8:12 am on Jul 23, 2008 (gmt 0)

10+ Year Member



Hallo,

I am using robots.txt for blocking affiliate pages of my site.

do you think that Blocking more and more pages in robots.txt for Googlebot, is it creating a problem for my site?

Due to this problem, is it possible that my ranking in Google will be gone down?

Because there is affiliate urls are increasing more and more and for protecting my site from the penalty of Duplicate content i have blocked all affiliate urls in robots.txt and even any new affiliate url generate that will also block in robots.txt

I am using this command for blocking my affiliate urls:

User-agent: *
Disallow: /*?a_aid
Disallow: /*?

Because before implementing this command in robots.txt my ranking is very well but after blocking these kind of pages in robots.txt, I found that my ranking gone down.

so now what i should to do for getting my ranking up.

Let me know your suggestions.

Thanks

tedster

8:34 am on Jul 23, 2008 (gmt 0)

WebmasterWorld Senior Member 10+ Year Member



The last line in your set of rules disallows ANY url that contains a question mark. This is fine if you are not using query strings in the urls of any important pages, but just be sure that is what you want.

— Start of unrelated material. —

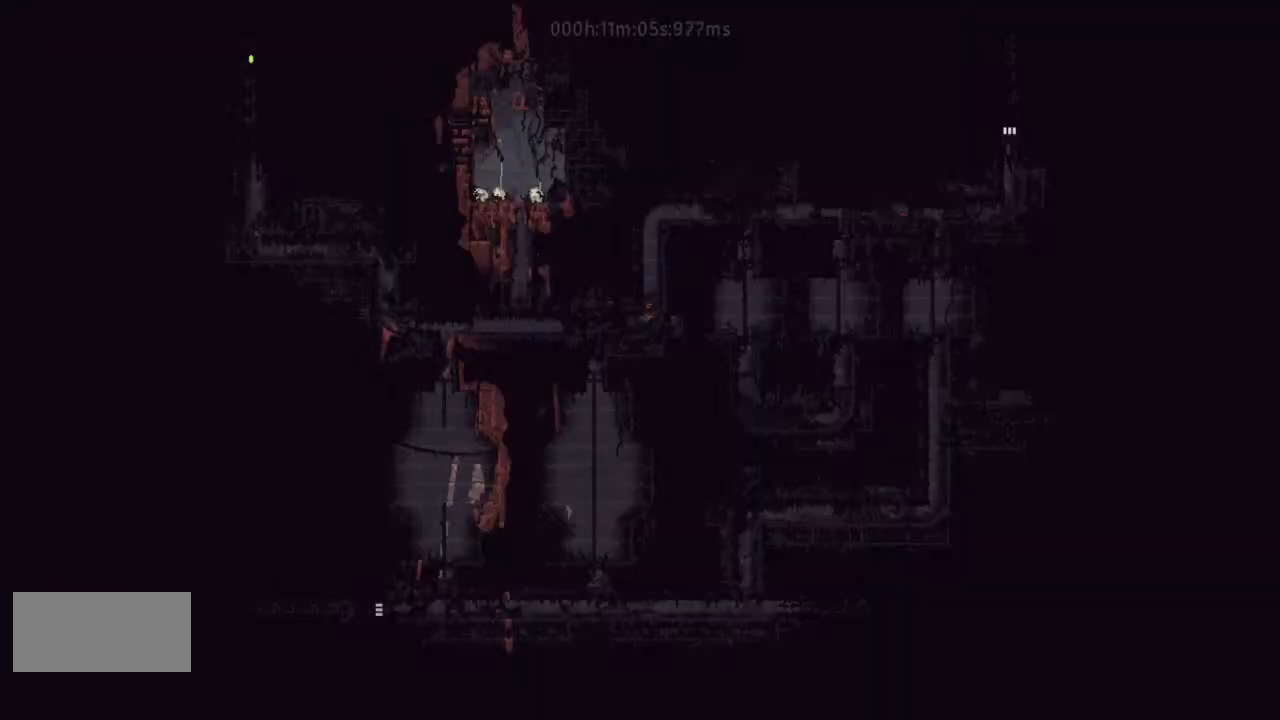
{"keys": ["down", "j"], "events": [[300, "j", "down"], [367, "j", "up"], [400, "j", "down"]]}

Blocking urls in robots.txt does not cause problems with Google just because you do it. But if your rules do something other than what you intended, then there can be big trouble. If that last Disallow rule I pointed out is really what you need, then the drop in your rankings may have a different cause.

At the same time, if Google previouly passed link juice through all those backlinks and you sort of chopped them off from receiving and circulating PR - that could create some drops. Another approach is to take any affiliate ID, store the information you need to do right by your affiliate, and then serve a 301 redirect that removes the query string. This way you allow Google to give you the credit for those backlinks and to pass along any link juice.

Marcia

8:43 am on Jul 23, 2008 (gmt 0)

WebmasterWorld Senior Member 10+ Year Member



WMT doesn't seem too happy over URLs disallowed in robots.txt

gunjanp

9:44 am on Jul 23, 2008 (gmt 0)

10+ Year Member



Thanks Tedster for great suggestion.

Robots.txt working well and it blocks only those urls which contains "?".

and as you suggest that if i will give 301 redirect to all urls which contains "?" then i will get the benefits of Link Juice.

But i am getting confused. if i am giving 301 redirect on affiliate urls, then affiliate tracking is possible? or it creates problem in affiliate order tracking?

Let me know...

Lord Majestic

10:51 am on Jul 23, 2008 (gmt 0)

WebmasterWorld Senior Member 10+ Year Member



This is not a standard valid robots.txt - wildcards in those are only supported for User-Agent part, if you are targeting specifically Googlebot that understands it then I think you really should mention it there explicitly.

g1smd

12:44 pm on Jul 23, 2008 (gmt 0)

WebmasterWorld Senior Member 10+ Year Member Top Contributors Of The Month



Disallow: /*?a_aid
Disallow: /*?

The first rule is redundant.

tedster

1:33 pm on Jul 23, 2008 (gmt 0)

WebmasterWorld Senior Member 10+ Year Member



This is not a standard valid robots.txt...if you are targeting specifically Googlebot that understands it then I think you really should mention it there explicitly.

Yahoo and MSN also support wildcard pattern matching in robots.txt.

tedster

1:35 pm on Jul 23, 2008 (gmt 0)

WebmasterWorld Senior Member 10+ Year Member



if i am giving 301 redirect on affiliate urls, then affiliate tracking is possible

You can script this with your serveer-side technology. Capture and store the tracking info before you do the redirect that strips the affiliate parameter.

Lord Majestic

1:36 pm on Jul 23, 2008 (gmt 0)

WebmasterWorld Senior Member 10+ Year Member



Yahoo and MSN also support wildcard pattern matching in robots.txt.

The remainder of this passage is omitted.